PortalMadura.Com – Pada 17 Maret 2025, Koltiva, perusahaan pertanian berbasis teknologi yang berfokus pada rantai pasokan berkelanjutan, menyelenggarakan BeyondTraceability Talks, sebuah forum yang bertujuan untuk membahas implikasi Peraturan Anti-Deforestasi Uni Eropa (EUDR). Peraturan ini, yang bertujuan untuk mencegah produk terkait deforestasi memasuki pasar Eropa, memiliki dampak signifikan terhadap negara-negara seperti Indonesia. Forum ini mempertemukan para pemangku kepentingan utama industri, termasuk Ainu Rofiq dari Koltiva, Diah Suradiredja dari Kementerian Koordinator Perekonomian Indonesia, dan Insan Syafaat dari PISAgro, untuk membahas kompleksitas peraturan dan bagaimana Indonesia dapat beradaptasi dengan perubahan ini.
Penundaan selama 12 bulan dalam penerapan EUDR menggarisbawahi tantangan yang dihadapi bisnis, sekaligus memberi mereka waktu tambahan untuk mematuhinya. Namun, peraturan tersebut menyerukan investasi besar dalam sistem ketertelusuran, proses sertifikasi, dan teknologi—tantangan yang sangat sulit bagi petani kecil di Indonesia. Ainu Rofiq menekankan bahwa tanpa dukungan yang tepat, para petani ini dapat tertinggal dan terisolasi dari perdagangan global, serta tidak dapat memenuhi persyaratan kepatuhan.

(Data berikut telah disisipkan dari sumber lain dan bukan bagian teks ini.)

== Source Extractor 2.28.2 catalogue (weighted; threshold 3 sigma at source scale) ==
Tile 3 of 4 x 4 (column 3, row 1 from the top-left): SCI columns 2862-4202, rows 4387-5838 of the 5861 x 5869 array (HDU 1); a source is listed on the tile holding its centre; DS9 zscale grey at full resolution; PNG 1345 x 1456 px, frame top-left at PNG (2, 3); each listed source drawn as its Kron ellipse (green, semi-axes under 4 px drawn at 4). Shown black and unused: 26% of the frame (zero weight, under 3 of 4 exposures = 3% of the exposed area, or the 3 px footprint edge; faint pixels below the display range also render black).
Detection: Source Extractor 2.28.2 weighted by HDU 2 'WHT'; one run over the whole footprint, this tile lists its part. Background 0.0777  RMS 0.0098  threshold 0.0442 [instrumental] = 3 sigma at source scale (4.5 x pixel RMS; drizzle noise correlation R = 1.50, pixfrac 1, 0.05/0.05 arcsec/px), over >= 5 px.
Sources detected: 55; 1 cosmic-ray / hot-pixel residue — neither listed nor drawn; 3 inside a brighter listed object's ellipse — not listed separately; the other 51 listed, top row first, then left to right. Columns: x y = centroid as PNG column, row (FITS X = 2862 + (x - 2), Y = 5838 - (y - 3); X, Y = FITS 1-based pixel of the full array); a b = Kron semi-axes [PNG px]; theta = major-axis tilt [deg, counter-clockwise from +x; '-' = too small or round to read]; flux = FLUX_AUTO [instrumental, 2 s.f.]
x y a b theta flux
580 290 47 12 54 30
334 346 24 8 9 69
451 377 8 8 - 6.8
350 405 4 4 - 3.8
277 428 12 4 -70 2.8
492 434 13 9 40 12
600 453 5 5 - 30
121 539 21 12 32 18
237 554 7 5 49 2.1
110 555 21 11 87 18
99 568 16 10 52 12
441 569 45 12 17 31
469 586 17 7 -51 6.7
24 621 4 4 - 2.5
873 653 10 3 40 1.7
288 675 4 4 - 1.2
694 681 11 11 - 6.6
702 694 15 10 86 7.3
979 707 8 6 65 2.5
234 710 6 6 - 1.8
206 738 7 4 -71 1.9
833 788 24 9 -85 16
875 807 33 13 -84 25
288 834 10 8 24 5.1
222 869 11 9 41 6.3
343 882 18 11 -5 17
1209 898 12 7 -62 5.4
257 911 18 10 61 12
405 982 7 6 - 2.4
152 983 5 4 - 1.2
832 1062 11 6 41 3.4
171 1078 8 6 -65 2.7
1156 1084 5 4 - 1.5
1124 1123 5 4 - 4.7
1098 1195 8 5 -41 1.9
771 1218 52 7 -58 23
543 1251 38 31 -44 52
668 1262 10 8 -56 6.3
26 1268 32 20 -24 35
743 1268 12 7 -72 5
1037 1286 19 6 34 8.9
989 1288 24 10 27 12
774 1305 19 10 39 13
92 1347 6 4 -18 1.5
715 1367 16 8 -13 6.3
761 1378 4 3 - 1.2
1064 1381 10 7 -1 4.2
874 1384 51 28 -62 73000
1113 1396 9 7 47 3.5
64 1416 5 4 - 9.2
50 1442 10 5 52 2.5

Meskipun menghadapi tantangan ini, Koltiva mengadvokasi penggunaan teknologi, keterlibatan di lapangan, dan model bisnis yang inklusif untuk membantu petani kecil memenuhi standar regulasi. Pendekatan terpadu Koltiva berfokus pada transparansi, akuntabilitas, dan keberlanjutan, yang memungkinkan bisnis menavigasi kompleksitas EUDR sambil mendukung petani kecil. Dengan kepatuhan penuh terhadap EUDR yang diharapkan pada tahun 2026, urgensi untuk memastikan kepatuhan semakin meningkat karena pasar global semakin menuntut komoditas yang bebas deforestasi dan berkelanjutan.
Sektor pertanian di Indonesia memainkan peran penting dalam perekonomian, dengan nilai ekspor mencapai USD 52,9 miliar pada tahun 2023. Namun, masalah seperti deforestasi dan emisi gas rumah kaca, ditambah dengan keterlambatan dalam mengintegrasikan ke dalam rantai nilai global karena keterbatasan teknologi, menghadirkan tantangan yang signifikan. Pemerintah Indonesia mengatasi masalah ini melalui inisiatif seperti Dasbor Nasional, yang memastikan transparansi rantai pasokan dan keterlacakan komoditas.